Even before the war between Israel and Gaza began last monthhate crimes in the United States – including crimes against Jews and Muslims – have been rising. Federal officials have not yet released data showing how many threats or incidents have been reported since Hamas first attacked Israeli civilians and military installations on October 7, triggering a massive and ongoing Israeli response .
But reports of specific incidents and early data from nongovernmental experts who study hate crimes suggest the rise is significant, including an Oct. 14 incident in which an Illinois man is accused of fatally stabbing 6-year-old Palestinian American boy and injuring his mother in an apartment they rented from him. The 71-year-old suspect pleaded not guilty to murder and hate crime charges.
While the Stanford Department of Public Safety issued two alerts Friday and Saturday regarding the hit-and-run, Omira said the school’s response was slow and inadequate.

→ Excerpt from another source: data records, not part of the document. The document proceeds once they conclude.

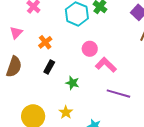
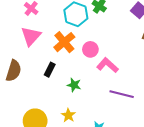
pink triangle: (16, 33) -> (31, 36), moved, size x1.5
orange cross: (45, 42) -> (64, 42), moved, size x1.5

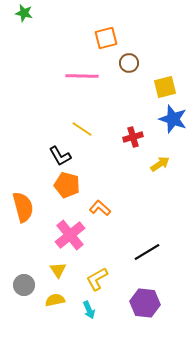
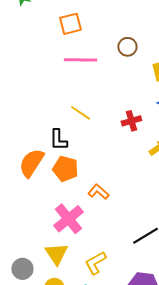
orange square: (106, 38) -> (70, 24), moved
black L-shape: (60, 156) -> (58, 140), turned 30
orange semicircle: (23, 207) -> (31, 163), moved, turned -132
yellow triangle: (58, 270) -> (56, 254), size x1.4

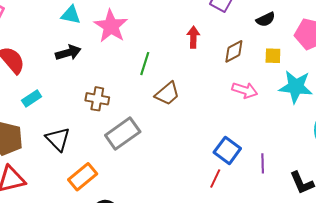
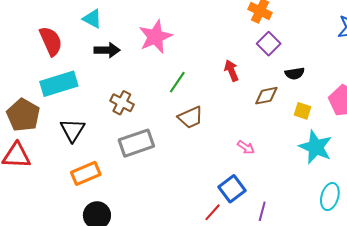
cyan triangle: (71, 15) -> (92, 19), moved
black semicircle: (266, 19) -> (295, 73), moved
red arrow: (193, 37) -> (231, 71), turned -40
pink arrow: (245, 90) -> (246, 147), moved, size x0.7
cyan rectangle: (32, 98) -> (59, 84), size x1.8

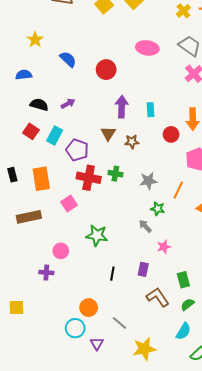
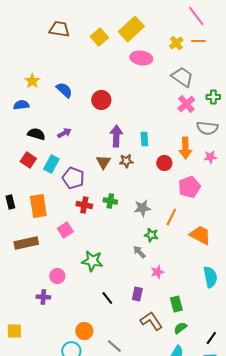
yellow star: (35, 40) -> (32, 81), moved
pink ellipse: (147, 48) -> (141, 58), moved
brown star: (132, 142) -> (126, 161), moved
red cross: (89, 178) -> (84, 205), size x0.7
black line: (112, 274) -> (107, 298), turned -48

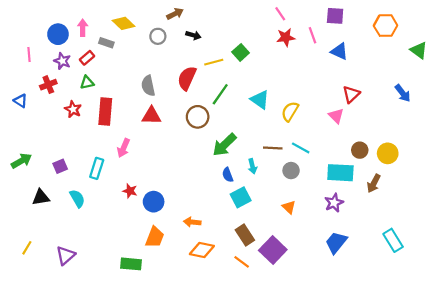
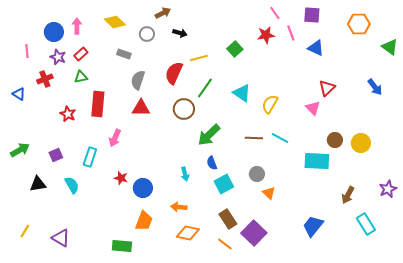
pink line: (280, 14) -> (275, 13), moved
gray rectangle: (106, 43) -> (124, 54), moved
green square: (241, 52) -> (235, 49), moved
gray semicircle: (148, 86) -> (138, 80), turned 30
red star: (73, 109) -> (68, 114), moved
cyan arrow: (252, 166) -> (185, 174), moved
gray circle: (291, 171) -> (257, 174), moved
brown arrow: (374, 183) -> (348, 195), moved
purple star: (334, 203) -> (388, 189), moved
purple triangle: (66, 255) -> (61, 238), turned -48

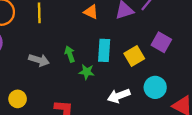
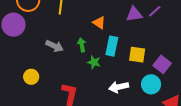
orange triangle: (91, 12) -> (99, 23), moved
purple square: (161, 42) -> (162, 64), moved
yellow square: (134, 56) -> (137, 55), turned 30

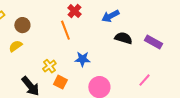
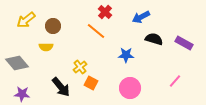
orange line: (65, 30) -> (96, 31), turned -30
yellow semicircle: (15, 46) -> (46, 47), turned -144
blue star: (82, 59) -> (126, 55), moved

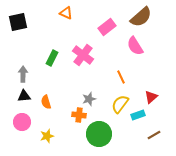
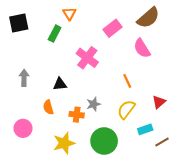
orange triangle: (66, 13) -> (69, 14), turned 32
green rectangle: (52, 58) -> (55, 34), moved
black triangle: (24, 96) -> (60, 84), moved
orange cross: (79, 115) -> (77, 115), moved
cyan rectangle: (138, 115) -> (145, 129), moved
yellow star: (47, 136) -> (64, 143), moved, size x1.5

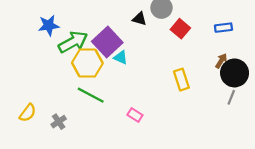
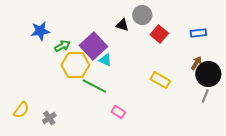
green arrow: (73, 42) -> (62, 46), size x0.6
yellow rectangle: (181, 80) -> (160, 80), turned -42
green line: (91, 95) -> (94, 86), moved

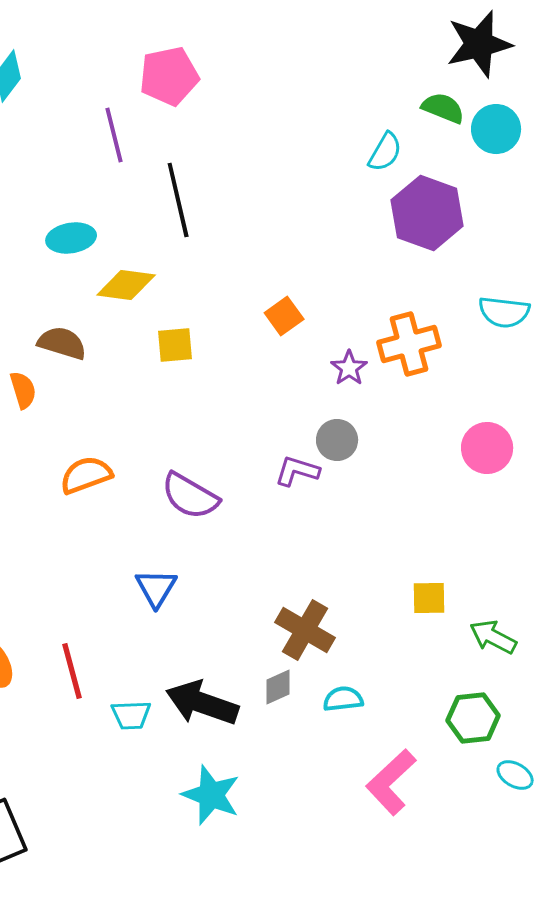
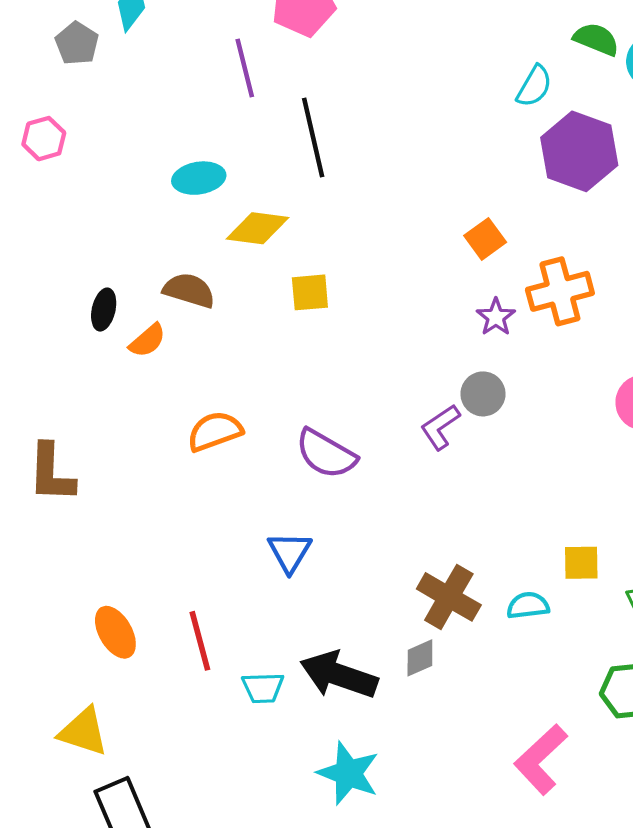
orange square: (284, 316) -> (485, 239), moved
orange semicircle: (23, 390) -> (147, 341), turned 66
purple L-shape: (297, 471) -> (440, 427), turned -51
cyan semicircle: (343, 699) -> (528, 606), moved

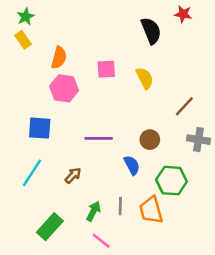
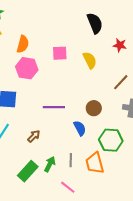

“The hours following the incident were terribly silent from the institution I trusted to be my protection,” Omira said. “It took a multitude of emails and a plea for recognition to elicit a personal response from the administration. »
Stanford spokesperson Dee Mostofi said that as soon as campus officials had enough details, the university informed the campus community of what happened.
Authorities and university officials are urging any witnesses and anyone with information about the driver to come forward. The driver fled in a black Toyota 4Runner described as being a 2015 model year or newer, officials said. The vehicle also had an exposed tire mounted on the rear, according to officials.
Yousef AbuHashem, who arrived from Gaza two years ago to study at Stanford, visited Omira in the hospital, according to KTVU. AbuHashem said Saturday that he raised his security concerns with the provost two weeks ago.
“Are you waiting until someone is hit or killed to say something? the student told KTVU.
Omira is a robotics and physics researcher interested in AI and advanced power generation systems, according to his profile at Stanford. His profile states that he has “four patents in nuclear waste processing, disposal and solar energy systems, with projects in development in medical and commercial robotic applications.”
Despite the hit-and-run, Omira said he hopes people can stop the increasing hatred and violence.
“I implore everyone reading this: let us collectively denounce hatred, intolerance and violence. Let us take the time to understand each other, celebrate our diversity and stand united against the forces that seek to divide us,” he said. “There is immense power in love and understanding, enough to eclipse the darkness of hatred.”
Perry Stein and Devlin Barrett contributed to this report.